Retype the lines below character for character, covering every one of the records.

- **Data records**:

--------------------

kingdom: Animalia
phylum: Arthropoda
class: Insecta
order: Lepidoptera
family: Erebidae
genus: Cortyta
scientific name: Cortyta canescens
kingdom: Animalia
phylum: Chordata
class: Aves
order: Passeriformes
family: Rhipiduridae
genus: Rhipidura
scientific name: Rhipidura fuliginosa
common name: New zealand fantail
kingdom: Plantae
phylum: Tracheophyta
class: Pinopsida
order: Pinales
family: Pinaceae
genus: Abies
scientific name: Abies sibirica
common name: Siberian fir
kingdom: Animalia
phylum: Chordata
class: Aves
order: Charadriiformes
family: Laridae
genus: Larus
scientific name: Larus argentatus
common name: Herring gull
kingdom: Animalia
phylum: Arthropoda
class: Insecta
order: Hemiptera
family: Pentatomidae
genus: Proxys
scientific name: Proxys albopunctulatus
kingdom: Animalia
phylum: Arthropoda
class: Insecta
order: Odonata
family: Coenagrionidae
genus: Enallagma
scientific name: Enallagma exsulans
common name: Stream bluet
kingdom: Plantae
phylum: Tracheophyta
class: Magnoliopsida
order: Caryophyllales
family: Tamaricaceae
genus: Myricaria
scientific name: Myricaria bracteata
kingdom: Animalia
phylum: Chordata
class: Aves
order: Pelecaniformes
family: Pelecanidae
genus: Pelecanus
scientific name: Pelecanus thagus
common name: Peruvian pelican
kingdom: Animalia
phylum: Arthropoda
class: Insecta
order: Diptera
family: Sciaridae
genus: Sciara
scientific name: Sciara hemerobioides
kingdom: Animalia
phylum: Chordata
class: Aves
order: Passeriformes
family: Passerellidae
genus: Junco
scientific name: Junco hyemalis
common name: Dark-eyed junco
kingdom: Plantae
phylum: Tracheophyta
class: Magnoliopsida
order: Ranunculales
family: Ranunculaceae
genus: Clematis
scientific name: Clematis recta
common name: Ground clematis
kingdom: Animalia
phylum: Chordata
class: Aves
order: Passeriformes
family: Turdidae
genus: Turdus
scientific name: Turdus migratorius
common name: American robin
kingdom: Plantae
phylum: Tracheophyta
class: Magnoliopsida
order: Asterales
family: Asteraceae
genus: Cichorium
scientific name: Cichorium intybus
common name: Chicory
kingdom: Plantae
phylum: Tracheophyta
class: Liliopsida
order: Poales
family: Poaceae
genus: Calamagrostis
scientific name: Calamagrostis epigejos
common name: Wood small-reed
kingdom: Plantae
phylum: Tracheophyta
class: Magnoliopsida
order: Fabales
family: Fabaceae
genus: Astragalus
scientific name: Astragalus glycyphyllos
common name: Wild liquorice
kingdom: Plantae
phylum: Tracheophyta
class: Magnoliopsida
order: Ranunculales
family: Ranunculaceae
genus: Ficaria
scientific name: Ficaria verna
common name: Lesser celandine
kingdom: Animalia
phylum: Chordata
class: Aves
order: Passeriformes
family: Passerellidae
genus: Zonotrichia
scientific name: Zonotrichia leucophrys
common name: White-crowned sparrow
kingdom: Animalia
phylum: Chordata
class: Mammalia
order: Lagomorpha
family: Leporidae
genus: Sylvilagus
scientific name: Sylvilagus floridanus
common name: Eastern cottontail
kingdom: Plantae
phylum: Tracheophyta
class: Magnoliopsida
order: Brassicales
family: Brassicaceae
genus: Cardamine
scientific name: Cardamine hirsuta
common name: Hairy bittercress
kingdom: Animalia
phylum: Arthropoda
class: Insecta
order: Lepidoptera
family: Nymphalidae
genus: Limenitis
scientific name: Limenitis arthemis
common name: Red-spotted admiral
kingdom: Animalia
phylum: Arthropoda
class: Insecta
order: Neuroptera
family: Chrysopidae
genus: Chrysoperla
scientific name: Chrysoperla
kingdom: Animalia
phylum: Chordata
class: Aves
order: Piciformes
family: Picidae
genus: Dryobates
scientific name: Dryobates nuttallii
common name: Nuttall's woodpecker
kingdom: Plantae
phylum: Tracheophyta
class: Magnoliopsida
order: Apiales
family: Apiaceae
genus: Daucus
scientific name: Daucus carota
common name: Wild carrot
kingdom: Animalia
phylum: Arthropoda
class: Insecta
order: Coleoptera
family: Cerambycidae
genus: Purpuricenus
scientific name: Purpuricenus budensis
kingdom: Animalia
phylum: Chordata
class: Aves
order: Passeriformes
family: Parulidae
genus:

--------------------

- **ANSWER TO THIS TASK**:
kingdom: Animalia
phylum: Arthropoda
class: Insecta
order: Lepidoptera
family: Erebidae
genus: Cortyta
scientific name: Cortyta canescens
kingdom: Animalia
phylum: Chordata
class: Aves
order: Passeriformes
family: Rhipiduridae
genus: Rhipidura
scientific name: Rhipidura fuliginosa
common name: New zealand fantail
kingdom: Plantae
phylum: Tracheophyta
class: Pinopsida
order: Pinales
family: Pinaceae
genus: Abies
scientific name: Abies sibirica
common name: Siberian fir
kingdom: Animalia
phylum: Chordata
class: Aves
order: Charadriiformes
family: Laridae
genus: Larus
scientific name: Larus argentatus
common name: Herring gull
kingdom: Animalia
phylum: Arthropoda
class: Insecta
order: Hemiptera
family: Pentatomidae
genus: Proxys
scientific name: Proxys albopunctulatus
kingdom: Animalia
phylum: Arthropoda
class: Insecta
order: Odonata
family: Coenagrionidae
genus: Enallagma
scientific name: Enallagma exsulans
common name: Stream bluet
kingdom: Plantae
phylum: Tracheophyta
class: Magnoliopsida
order: Caryophyllales
family: Tamaricaceae
genus: Myricaria
scientific name: Myricaria bracteata
kingdom: Animalia
phylum: Chordata
class: Aves
order: Pelecaniformes
family: Pelecanidae
genus: Pelecanus
scientific name: Pelecanus thagus
common name: Peruvian pelican
kingdom: Animalia
phylum: Arthropoda
class: Insecta
order: Diptera
family: Sciaridae
genus: Sciara
scientific name: Sciara hemerobioides
kingdom: Animalia
phylum: Chordata
class: Aves
order: Passeriformes
family: Passerellidae
genus: Junco
scientific name: Junco hyemalis
common name: Dark-eyed junco
kingdom: Plantae
phylum: Tracheophyta
class: Magnoliopsida
order: Ranunculales
family: Ranunculaceae
genus: Clematis
scientific name: Clematis recta
common name: Ground clematis
kingdom: Animalia
phylum: Chordata
class: Aves
order: Passeriformes
family: Turdidae
genus: Turdus
scientific name: Turdus migratorius
common name: American robin
kingdom: Plantae
phylum: Tracheophyta
class: Magnoliopsida
order: Asterales
family: Asteraceae
genus: Cichorium
scientific name: Cichorium intybus
common name: Chicory
kingdom: Plantae
phylum: Tracheophyta
class: Liliopsida
order: Poales
family: Poaceae
genus: Calamagrostis
scientific name: Calamagrostis epigejos
common name: Wood small-reed
kingdom: Plantae
phylum: Tracheophyta
class: Magnoliopsida
order: Fabales
family: Fabaceae
genus: Astragalus
scientific name: Astragalus glycyphyllos
common name: Wild liquorice
kingdom: Plantae
phylum: Tracheophyta
class: Magnoliopsida
order: Ranunculales
family: Ranunculaceae
genus: Ficaria
scientific name: Ficaria verna
common name: Lesser celandine
kingdom: Animalia
phylum: Chordata
class: Aves
order: Passeriformes
family: Passerellidae
genus: Zonotrichia
scientific name: Zonotrichia leucophrys
common name: White-crowned sparrow
kingdom: Animalia
phylum: Chordata
class: Mammalia
order: Lagomorpha
family: Leporidae
genus: Sylvilagus
scientific name: Sylvilagus floridanus
common name: Eastern cottontail
kingdom: Plantae
phylum: Tracheophyta
class: Magnoliopsida
order: Brassicales
family: Brassicaceae
genus: Cardamine
scientific name: Cardamine hirsuta
common name: Hairy bittercress
kingdom: Animalia
phylum: Arthropoda
class: Insecta
order: Lepidoptera
family: Nymphalidae
genus: Limenitis
scientific name: Limenitis arthemis
common name: Red-spotted admiral
kingdom: Animalia
phylum: Arthropoda
class: Insecta
order: Neuroptera
family: Chrysopidae
genus: Chrysoperla
scientific name: Chrysoperla
kingdom: Animalia
phylum: Chordata
class: Aves
order: Piciformes
family: Picidae
genus: Dryobates
scientific name: Dryobates nuttallii
common name: Nuttall's woodpecker
kingdom: Plantae
phylum: Tracheophyta
class: Magnoliopsida
order: Apiales
family: Apiaceae
genus: Daucus
scientific name: Daucus carota
common name: Wild carrot
kingdom: Animalia
phylum: Arthropoda
class: Insecta
order: Coleoptera
family: Cerambycidae
genus: Purpuricenus
scientific name: Purpuricenus budensis
kingdom: Animalia
phylum: Chordata
class: Aves
order: Passeriformes
family: Parulidae
genus:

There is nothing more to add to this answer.